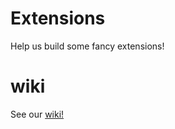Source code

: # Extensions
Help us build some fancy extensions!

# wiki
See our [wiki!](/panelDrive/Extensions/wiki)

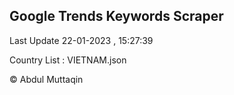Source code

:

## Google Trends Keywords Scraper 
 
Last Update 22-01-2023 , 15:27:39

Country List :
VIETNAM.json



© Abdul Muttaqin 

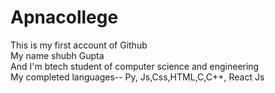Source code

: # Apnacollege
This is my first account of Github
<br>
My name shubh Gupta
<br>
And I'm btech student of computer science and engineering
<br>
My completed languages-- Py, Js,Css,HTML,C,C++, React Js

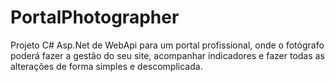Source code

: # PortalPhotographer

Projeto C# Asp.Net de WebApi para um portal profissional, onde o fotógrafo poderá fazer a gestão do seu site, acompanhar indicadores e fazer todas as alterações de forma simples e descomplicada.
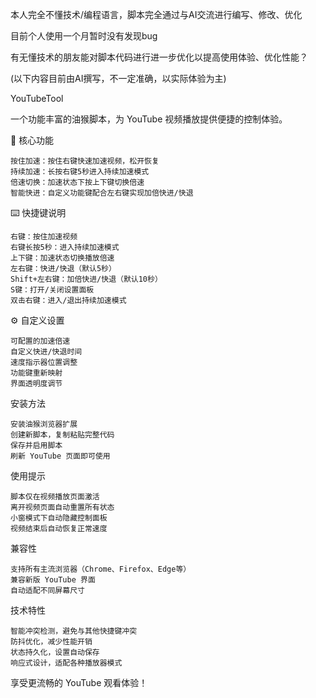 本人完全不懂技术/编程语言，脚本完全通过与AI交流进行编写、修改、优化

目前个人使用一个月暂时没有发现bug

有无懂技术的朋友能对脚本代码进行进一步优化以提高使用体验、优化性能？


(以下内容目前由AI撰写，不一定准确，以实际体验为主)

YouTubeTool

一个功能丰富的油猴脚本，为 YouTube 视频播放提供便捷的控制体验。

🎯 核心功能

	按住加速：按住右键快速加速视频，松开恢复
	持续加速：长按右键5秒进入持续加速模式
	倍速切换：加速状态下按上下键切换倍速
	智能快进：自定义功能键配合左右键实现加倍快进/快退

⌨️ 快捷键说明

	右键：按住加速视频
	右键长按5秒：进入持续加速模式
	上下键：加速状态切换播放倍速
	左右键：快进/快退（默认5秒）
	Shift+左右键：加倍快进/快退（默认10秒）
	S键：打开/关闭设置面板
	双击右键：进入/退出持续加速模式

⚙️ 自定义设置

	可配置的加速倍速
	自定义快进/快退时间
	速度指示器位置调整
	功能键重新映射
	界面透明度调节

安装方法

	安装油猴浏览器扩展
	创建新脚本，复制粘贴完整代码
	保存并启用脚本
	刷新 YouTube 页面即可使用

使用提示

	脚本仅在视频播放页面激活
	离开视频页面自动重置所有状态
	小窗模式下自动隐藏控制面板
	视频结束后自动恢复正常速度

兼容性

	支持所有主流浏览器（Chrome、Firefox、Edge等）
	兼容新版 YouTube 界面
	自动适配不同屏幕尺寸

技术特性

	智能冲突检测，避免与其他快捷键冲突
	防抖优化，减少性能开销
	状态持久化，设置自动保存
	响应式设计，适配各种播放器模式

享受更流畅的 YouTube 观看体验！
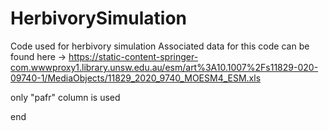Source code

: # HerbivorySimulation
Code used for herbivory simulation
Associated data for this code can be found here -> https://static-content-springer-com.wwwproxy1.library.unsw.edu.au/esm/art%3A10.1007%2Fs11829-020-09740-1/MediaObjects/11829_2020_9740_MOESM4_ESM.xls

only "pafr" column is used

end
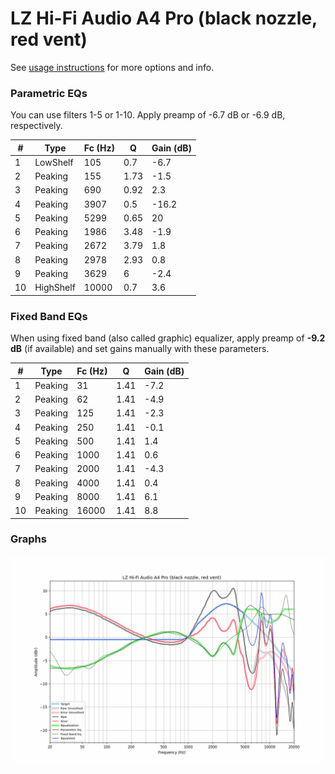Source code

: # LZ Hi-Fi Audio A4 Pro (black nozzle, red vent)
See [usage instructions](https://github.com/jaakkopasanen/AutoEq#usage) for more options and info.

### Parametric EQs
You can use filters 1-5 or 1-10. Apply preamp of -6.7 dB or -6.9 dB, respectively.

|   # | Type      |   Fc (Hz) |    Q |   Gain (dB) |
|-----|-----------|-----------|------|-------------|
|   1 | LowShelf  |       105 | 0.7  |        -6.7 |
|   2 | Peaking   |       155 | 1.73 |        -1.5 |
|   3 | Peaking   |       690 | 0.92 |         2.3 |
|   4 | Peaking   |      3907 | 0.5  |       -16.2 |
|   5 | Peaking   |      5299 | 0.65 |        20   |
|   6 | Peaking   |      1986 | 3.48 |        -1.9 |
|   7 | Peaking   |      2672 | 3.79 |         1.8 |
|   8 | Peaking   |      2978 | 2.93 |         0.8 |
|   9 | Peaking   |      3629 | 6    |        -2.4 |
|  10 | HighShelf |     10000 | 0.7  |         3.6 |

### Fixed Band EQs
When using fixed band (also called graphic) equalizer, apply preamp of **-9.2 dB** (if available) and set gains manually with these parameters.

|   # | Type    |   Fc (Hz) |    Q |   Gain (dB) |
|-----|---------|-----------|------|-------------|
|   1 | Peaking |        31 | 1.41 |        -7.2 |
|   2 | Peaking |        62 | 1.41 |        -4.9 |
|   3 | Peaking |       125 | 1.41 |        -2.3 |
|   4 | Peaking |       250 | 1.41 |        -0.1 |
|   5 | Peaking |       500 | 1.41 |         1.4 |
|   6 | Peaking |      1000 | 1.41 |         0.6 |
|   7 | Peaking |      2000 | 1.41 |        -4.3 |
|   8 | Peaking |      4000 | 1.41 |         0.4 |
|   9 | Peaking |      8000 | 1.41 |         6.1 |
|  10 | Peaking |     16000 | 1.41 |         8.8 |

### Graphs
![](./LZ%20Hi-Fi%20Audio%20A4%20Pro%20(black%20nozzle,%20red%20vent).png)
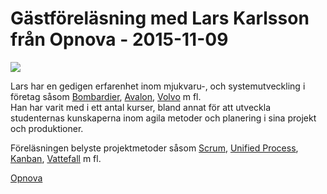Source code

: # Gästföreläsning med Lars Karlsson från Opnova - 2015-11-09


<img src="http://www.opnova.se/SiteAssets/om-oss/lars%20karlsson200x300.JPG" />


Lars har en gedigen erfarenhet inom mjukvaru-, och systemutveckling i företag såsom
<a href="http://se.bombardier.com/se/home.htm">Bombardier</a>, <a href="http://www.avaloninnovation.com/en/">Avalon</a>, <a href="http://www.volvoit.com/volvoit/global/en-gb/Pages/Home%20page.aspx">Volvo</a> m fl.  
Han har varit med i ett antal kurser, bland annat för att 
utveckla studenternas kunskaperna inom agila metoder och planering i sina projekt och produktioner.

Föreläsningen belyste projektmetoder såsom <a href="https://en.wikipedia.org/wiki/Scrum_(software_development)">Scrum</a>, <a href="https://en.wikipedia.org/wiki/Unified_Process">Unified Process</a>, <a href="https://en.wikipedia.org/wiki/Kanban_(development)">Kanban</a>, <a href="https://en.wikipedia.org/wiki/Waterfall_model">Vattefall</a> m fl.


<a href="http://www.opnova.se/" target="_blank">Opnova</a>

What is being asked: Go through the listing and work out how many lines include the string "used". Give only the number.

Task solution: 2